Material for this task:
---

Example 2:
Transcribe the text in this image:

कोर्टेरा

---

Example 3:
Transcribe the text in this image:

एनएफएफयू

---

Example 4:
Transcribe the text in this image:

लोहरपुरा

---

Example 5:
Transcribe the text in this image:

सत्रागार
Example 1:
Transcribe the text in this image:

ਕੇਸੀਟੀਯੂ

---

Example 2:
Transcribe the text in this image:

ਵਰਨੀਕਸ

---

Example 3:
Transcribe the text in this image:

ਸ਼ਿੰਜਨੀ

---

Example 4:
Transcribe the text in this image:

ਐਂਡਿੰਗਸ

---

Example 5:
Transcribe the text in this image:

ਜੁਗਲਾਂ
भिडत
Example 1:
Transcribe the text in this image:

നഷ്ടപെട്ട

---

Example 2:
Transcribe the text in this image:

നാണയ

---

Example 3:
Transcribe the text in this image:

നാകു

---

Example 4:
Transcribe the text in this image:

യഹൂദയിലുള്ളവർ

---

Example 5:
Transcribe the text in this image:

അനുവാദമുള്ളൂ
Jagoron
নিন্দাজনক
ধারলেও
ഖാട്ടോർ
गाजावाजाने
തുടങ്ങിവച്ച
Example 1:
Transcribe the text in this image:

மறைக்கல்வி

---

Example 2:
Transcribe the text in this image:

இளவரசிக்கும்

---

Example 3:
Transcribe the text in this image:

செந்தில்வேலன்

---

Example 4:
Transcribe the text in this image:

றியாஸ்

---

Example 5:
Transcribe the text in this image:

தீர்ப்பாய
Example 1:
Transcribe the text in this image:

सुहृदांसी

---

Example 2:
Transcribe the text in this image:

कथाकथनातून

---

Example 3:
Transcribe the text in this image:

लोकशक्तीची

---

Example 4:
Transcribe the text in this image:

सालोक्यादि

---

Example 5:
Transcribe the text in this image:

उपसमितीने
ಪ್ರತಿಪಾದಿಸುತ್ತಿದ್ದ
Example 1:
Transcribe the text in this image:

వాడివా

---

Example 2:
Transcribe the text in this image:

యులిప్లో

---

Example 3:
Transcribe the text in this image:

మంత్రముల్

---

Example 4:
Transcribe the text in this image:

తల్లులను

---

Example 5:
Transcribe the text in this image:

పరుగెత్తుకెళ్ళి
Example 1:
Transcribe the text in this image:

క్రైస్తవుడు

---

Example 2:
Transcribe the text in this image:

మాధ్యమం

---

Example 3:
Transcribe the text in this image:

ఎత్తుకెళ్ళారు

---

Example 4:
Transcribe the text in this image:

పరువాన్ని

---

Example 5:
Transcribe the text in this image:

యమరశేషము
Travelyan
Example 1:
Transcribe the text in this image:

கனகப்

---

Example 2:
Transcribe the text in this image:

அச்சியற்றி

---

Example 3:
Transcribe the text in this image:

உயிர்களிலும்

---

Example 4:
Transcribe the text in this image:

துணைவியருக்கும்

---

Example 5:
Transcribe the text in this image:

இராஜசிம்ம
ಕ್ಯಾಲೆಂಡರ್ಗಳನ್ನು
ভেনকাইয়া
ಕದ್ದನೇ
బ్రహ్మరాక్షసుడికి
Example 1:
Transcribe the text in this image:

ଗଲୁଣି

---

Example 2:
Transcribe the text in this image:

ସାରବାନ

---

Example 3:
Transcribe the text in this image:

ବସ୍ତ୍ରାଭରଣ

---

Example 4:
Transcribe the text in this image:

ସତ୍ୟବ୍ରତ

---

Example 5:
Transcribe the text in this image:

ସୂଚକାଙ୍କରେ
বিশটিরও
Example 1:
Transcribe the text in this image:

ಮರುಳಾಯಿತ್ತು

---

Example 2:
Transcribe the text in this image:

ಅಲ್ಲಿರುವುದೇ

Exercise: For every record above, print an exact copy.

Solved exercise:
---

Example 2:
Transcribe the text in this image:

कोर्टेरा

---

Example 3:
Transcribe the text in this image:

एनएफएफयू

---

Example 4:
Transcribe the text in this image:

लोहरपुरा

---

Example 5:
Transcribe the text in this image:

सत्रागार
Example 1:
Transcribe the text in this image:

ਕੇਸੀਟੀਯੂ

---

Example 2:
Transcribe the text in this image:

ਵਰਨੀਕਸ

---

Example 3:
Transcribe the text in this image:

ਸ਼ਿੰਜਨੀ

---

Example 4:
Transcribe the text in this image:

ਐਂਡਿੰਗਸ

---

Example 5:
Transcribe the text in this image:

ਜੁਗਲਾਂ
भिडत
Example 1:
Transcribe the text in this image:

നഷ്ടപെട്ട

---

Example 2:
Transcribe the text in this image:

നാണയ

---

Example 3:
Transcribe the text in this image:

നാകു

---

Example 4:
Transcribe the text in this image:

യഹൂദയിലുള്ളവർ

---

Example 5:
Transcribe the text in this image:

അനുവാദമുള്ളൂ
Jagoron
নিন্দাজনক
ধারলেও
ഖാട്ടോർ
गाजावाजाने
തുടങ്ങിവച്ച
Example 1:
Transcribe the text in this image:

மறைக்கல்வி

---

Example 2:
Transcribe the text in this image:

இளவரசிக்கும்

---

Example 3:
Transcribe the text in this image:

செந்தில்வேலன்

---

Example 4:
Transcribe the text in this image:

றியாஸ்

---

Example 5:
Transcribe the text in this image:

தீர்ப்பாய
Example 1:
Transcribe the text in this image:

सुहृदांसी

---

Example 2:
Transcribe the text in this image:

कथाकथनातून

---

Example 3:
Transcribe the text in this image:

लोकशक्तीची

---

Example 4:
Transcribe the text in this image:

सालोक्यादि

---

Example 5:
Transcribe the text in this image:

उपसमितीने
ಪ್ರತಿಪಾದಿಸುತ್ತಿದ್ದ
Example 1:
Transcribe the text in this image:

వాడివా

---

Example 2:
Transcribe the text in this image:

యులిప్లో

---

Example 3:
Transcribe the text in this image:

మంత్రముల్

---

Example 4:
Transcribe the text in this image:

తల్లులను

---

Example 5:
Transcribe the text in this image:

పరుగెత్తుకెళ్ళి
Example 1:
Transcribe the text in this image:

క్రైస్తవుడు

---

Example 2:
Transcribe the text in this image:

మాధ్యమం

---

Example 3:
Transcribe the text in this image:

ఎత్తుకెళ్ళారు

---

Example 4:
Transcribe the text in this image:

పరువాన్ని

---

Example 5:
Transcribe the text in this image:

యమరశేషము
Travelyan
Example 1:
Transcribe the text in this image:

கனகப்

---

Example 2:
Transcribe the text in this image:

அச்சியற்றி

---

Example 3:
Transcribe the text in this image:

உயிர்களிலும்

---

Example 4:
Transcribe the text in this image:

துணைவியருக்கும்

---

Example 5:
Transcribe the text in this image:

இராஜசிம்ம
ಕ್ಯಾಲೆಂಡರ್ಗಳನ್ನು
ভেনকাইয়া
ಕದ್ದನೇ
బ్రహ్మరాక్షసుడికి
Example 1:
Transcribe the text in this image:

ଗଲୁଣି

---

Example 2:
Transcribe the text in this image:

ସାରବାନ

---

Example 3:
Transcribe the text in this image:

ବସ୍ତ୍ରାଭରଣ

---

Example 4:
Transcribe the text in this image:

ସତ୍ୟବ୍ରତ

---

Example 5:
Transcribe the text in this image:

ସୂଚକାଙ୍କରେ
বিশটিরও
Example 1:
Transcribe the text in this image:

ಮರುಳಾಯಿತ್ತು

---

Example 2:
Transcribe the text in this image:

ಅಲ್ಲಿರುವುದೇ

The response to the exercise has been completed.